Awkwardly, she got to her feet and let him support her to move away from the fire. He brought her to a poplar sapling she could hang on to and crossed to the far side of the fire to disappear into the darkness. Knowing the darkness cloaked her as well was a comfort. After she’d taken care of her needs, she hopped slowly back to the fire and found her toothbrush.
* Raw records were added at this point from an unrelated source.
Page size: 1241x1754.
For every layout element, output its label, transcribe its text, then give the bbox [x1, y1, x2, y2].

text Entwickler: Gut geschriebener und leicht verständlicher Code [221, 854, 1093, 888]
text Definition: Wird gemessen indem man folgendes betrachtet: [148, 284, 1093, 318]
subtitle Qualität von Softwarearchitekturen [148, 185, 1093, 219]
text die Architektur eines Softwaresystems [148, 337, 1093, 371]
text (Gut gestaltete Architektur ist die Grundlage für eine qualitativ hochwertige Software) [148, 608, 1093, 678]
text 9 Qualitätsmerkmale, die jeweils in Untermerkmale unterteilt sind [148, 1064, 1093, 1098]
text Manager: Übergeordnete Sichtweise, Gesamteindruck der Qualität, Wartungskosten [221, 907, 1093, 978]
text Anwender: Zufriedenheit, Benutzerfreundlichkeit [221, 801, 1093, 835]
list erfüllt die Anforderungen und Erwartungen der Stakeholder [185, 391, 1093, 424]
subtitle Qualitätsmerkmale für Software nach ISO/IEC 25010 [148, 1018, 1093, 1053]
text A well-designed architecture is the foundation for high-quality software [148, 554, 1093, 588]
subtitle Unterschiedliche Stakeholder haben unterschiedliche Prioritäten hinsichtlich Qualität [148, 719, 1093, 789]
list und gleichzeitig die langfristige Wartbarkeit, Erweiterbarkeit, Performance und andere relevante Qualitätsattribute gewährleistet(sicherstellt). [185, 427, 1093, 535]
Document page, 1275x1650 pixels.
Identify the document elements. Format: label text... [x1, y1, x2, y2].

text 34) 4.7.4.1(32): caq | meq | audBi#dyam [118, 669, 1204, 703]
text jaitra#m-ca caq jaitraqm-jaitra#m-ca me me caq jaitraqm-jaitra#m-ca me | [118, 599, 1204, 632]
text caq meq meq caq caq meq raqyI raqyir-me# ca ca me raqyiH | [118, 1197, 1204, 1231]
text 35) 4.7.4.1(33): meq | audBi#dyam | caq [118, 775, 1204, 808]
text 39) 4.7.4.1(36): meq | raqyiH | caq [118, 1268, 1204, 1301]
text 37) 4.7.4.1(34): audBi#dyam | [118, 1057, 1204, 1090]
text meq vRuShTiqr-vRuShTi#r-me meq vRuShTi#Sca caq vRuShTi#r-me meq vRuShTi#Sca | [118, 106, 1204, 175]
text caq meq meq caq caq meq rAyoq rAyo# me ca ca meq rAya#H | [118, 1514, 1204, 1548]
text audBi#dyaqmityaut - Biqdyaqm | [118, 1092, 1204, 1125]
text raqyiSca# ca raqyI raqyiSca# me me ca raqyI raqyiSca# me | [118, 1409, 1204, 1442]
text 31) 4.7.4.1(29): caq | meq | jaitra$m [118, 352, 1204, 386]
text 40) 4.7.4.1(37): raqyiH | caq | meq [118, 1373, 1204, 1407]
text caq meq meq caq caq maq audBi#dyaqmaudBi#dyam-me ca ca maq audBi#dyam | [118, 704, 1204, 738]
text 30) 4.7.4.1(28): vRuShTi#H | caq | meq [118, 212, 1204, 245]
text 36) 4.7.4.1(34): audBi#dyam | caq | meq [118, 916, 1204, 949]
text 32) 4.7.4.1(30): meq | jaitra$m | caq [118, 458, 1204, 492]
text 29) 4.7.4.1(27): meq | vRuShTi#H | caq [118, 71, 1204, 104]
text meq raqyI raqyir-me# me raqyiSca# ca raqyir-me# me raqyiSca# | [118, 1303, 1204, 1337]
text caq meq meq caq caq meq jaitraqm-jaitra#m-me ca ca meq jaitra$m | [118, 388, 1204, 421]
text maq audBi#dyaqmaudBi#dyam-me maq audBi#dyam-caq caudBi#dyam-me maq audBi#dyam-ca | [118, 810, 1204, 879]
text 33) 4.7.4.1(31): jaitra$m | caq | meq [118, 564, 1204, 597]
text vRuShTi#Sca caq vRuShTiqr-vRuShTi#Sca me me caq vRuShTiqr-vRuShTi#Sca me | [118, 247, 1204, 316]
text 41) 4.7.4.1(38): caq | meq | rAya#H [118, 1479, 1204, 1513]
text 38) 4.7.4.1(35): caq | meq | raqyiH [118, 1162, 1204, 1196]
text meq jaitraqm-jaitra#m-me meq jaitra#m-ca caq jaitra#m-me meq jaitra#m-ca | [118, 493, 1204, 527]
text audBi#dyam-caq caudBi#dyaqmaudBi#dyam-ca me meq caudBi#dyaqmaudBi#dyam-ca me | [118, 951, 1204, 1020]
When Rowan returned, he didn’t comment on anything she’d said earlier. He pulled two woven hammocks from his bag and hung them from the trees. She didn’t protest when he gave her his blanket with the heated chips, which he’d laid in the sunshine while they’d rested after lunch. She handed him hers to replace it. He had her wrap herself in the blanket before sitting sideways on the hammock so her underside wouldn’t get cold in the night air. With one pivot, she turned lengthwise and lay back, and the hammock curled around her.

“All set?” Rowan asked.

“Yes.”

She was warm and her muscles were so tired, and lying in the hammock felt decadent. But her mind was too awake. Tonight was Elle’s second night away from home. Was she all right? Did she miss her mother? After the first two winters of her life, serving the fairy queen, what if she thought being taken from home like this was normal?

Jane listened to the rustling of Rowan lying down. She should have asked him how far away they were, but surely he’d have told her if he knew. They had to reach his dragon friend first and then they’d know where Elle was. Rowan’s movements ceased and he was silent, but she lay awake into the night.